READING TEXT ::
· · · ·
Where is the Missing Lid to the Stone Box Inside the Great Pyramid?
Report Topics:
- Many mysteries surround what was carved into the lid of the lid missing from the King's Chamber, and what ultimately happened to it
Full Report:
There are some researchers on the mysteries of the Great Pyramid who feel that the story that has come down to us concerning Caliph Al Mamoun’s break-in excavation work into the monument in the ninth century is not entirely true, that portions of it may have been fabricated to cover up real events and their intentions. Let us look at the entire story point for point.
First, it is said that the Caliph ordered his workmen to dig their way into the center of the north face of the Pyramid because he did not know where the true entranceway was located. However, we read from the chronicles of his time that Al Mamoun was a scholar who had access to Greek and Roman classical works on the antiquities of the ancient Egyptians.
He could not have helped notice Strabo’s accurate description and location of the hinged swinging door which once covered the Pyramid’s entranceway. This door would have existed only before the casing stones that sheathed the Pyramid were stripped off beginning in 1356, to be used as building materials by Sultan Hasan for the building of his mosque in Cairo.
The original entrance to the Great Pyramid, now thoroughly exposed to the light of day, is located in the north face of the monument about 49 feet above the base and 24 feet east of the central axis line of the face. This off-centeredness is thought to have been purposely designed in order to thwart would-be intruders from easily determining where to locate the casing block covering the entrance.
· · · ·
MATERIAL SHOWN ::

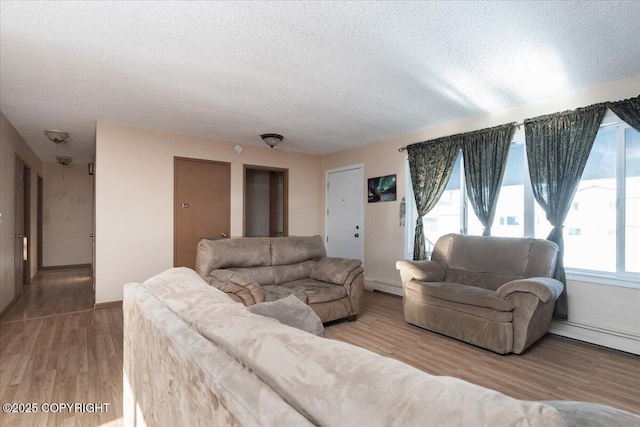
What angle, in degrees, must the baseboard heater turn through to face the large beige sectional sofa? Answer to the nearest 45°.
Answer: approximately 45° to its left

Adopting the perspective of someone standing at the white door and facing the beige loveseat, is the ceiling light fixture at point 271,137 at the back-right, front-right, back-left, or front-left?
front-right

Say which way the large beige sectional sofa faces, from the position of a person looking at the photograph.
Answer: facing away from the viewer and to the right of the viewer

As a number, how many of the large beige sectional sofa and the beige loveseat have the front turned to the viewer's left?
0

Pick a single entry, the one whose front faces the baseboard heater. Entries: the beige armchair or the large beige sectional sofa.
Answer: the large beige sectional sofa

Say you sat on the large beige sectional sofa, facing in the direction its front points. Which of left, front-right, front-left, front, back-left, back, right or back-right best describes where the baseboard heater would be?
front

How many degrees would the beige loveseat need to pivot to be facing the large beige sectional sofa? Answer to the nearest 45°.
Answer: approximately 45° to its right

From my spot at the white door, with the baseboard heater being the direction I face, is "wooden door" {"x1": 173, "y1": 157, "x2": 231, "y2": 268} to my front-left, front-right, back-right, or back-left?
back-right

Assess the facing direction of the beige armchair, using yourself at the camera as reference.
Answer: facing the viewer and to the left of the viewer

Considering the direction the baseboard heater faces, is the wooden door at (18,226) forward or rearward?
forward

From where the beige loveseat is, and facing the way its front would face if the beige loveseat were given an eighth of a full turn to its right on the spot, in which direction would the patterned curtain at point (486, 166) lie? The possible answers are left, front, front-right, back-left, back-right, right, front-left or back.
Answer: left

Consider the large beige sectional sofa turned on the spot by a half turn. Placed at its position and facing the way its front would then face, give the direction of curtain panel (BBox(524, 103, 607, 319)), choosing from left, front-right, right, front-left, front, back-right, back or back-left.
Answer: back

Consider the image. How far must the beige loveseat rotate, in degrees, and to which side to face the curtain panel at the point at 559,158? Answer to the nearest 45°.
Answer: approximately 45° to its left

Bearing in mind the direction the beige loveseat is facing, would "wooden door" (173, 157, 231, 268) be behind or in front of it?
behind

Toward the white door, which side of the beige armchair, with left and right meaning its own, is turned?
right

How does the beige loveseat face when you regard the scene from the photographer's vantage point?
facing the viewer and to the right of the viewer

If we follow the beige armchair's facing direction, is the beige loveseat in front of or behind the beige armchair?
in front
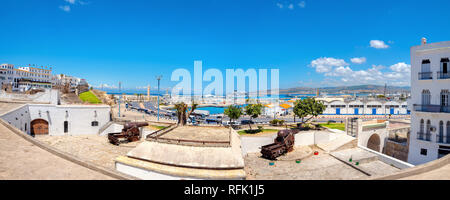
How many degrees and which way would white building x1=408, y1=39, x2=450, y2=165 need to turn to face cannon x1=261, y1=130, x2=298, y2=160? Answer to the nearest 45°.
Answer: approximately 45° to its right

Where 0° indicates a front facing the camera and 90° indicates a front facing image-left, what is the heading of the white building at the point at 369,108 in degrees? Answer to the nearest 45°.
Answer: approximately 0°

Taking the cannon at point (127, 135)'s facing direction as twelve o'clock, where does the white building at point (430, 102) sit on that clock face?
The white building is roughly at 3 o'clock from the cannon.

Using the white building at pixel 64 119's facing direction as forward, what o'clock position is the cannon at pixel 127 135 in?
The cannon is roughly at 11 o'clock from the white building.

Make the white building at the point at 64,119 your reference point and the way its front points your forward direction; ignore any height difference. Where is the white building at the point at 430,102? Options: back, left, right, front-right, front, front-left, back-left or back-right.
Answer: front-left

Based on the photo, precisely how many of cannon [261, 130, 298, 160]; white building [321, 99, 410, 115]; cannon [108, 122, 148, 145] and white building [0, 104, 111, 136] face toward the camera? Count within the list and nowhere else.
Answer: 2

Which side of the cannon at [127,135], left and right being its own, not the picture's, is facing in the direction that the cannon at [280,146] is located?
right

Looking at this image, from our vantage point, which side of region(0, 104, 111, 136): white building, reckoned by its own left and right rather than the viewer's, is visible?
front

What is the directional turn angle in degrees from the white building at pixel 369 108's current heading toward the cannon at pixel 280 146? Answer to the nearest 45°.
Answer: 0° — it already faces it

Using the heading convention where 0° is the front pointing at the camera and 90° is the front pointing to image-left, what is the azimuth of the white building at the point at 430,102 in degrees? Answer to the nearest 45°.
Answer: approximately 45°

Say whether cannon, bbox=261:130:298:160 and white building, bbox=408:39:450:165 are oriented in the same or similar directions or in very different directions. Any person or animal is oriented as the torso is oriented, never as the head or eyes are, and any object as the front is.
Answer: very different directions

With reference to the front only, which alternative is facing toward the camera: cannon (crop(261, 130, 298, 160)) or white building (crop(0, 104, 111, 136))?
the white building

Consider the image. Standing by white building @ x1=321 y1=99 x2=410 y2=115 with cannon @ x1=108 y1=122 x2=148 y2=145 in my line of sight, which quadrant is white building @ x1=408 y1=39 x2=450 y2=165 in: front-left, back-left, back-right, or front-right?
front-left

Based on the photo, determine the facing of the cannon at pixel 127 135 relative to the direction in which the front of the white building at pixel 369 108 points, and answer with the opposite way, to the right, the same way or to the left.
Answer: the opposite way

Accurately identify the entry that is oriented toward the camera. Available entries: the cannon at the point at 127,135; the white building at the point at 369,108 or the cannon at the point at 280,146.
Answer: the white building

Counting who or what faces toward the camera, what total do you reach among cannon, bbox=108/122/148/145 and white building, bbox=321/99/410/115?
1

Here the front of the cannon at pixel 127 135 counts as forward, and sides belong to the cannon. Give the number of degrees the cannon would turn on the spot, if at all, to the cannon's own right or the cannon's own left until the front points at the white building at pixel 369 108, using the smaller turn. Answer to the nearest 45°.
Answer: approximately 45° to the cannon's own right

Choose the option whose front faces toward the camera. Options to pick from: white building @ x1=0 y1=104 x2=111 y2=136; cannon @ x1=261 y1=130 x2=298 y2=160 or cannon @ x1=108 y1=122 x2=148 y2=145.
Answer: the white building
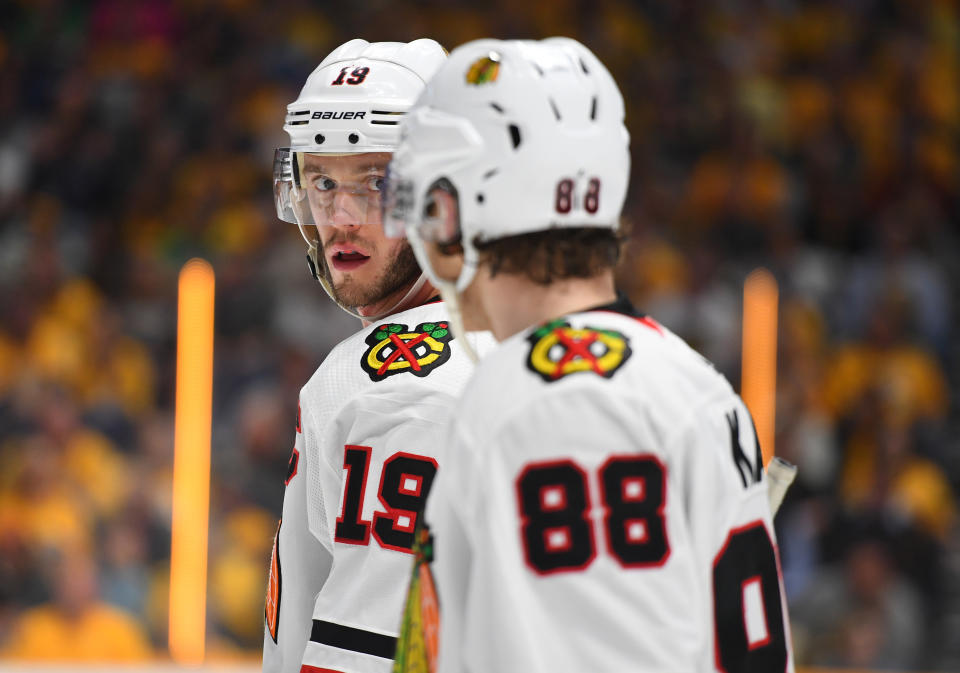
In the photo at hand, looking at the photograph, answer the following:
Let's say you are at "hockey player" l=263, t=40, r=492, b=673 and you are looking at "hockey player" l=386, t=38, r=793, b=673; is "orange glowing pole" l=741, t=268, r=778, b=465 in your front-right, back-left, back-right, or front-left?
· · · ·
TASK TO CARRY OUT ::
Decide whether each statement agrees with the Great Pyramid report above, answering yes or no and quoting the words of the report that settle it.
1. The casing stones began to be removed in 1356 for use in Sultan Hasan's mosque in Cairo.
2. The original entrance sits on the central axis line of the north face.
3. Al Mamoun's break-in took place in the tenth century.

RESPONSE FOR THIS EXERCISE ::
1. Yes: "stripped off beginning in 1356, to be used as building materials by Sultan Hasan for the building of his mosque in Cairo."
2. No: "24 feet east of the central axis line of the face."
3. No: "in the ninth century."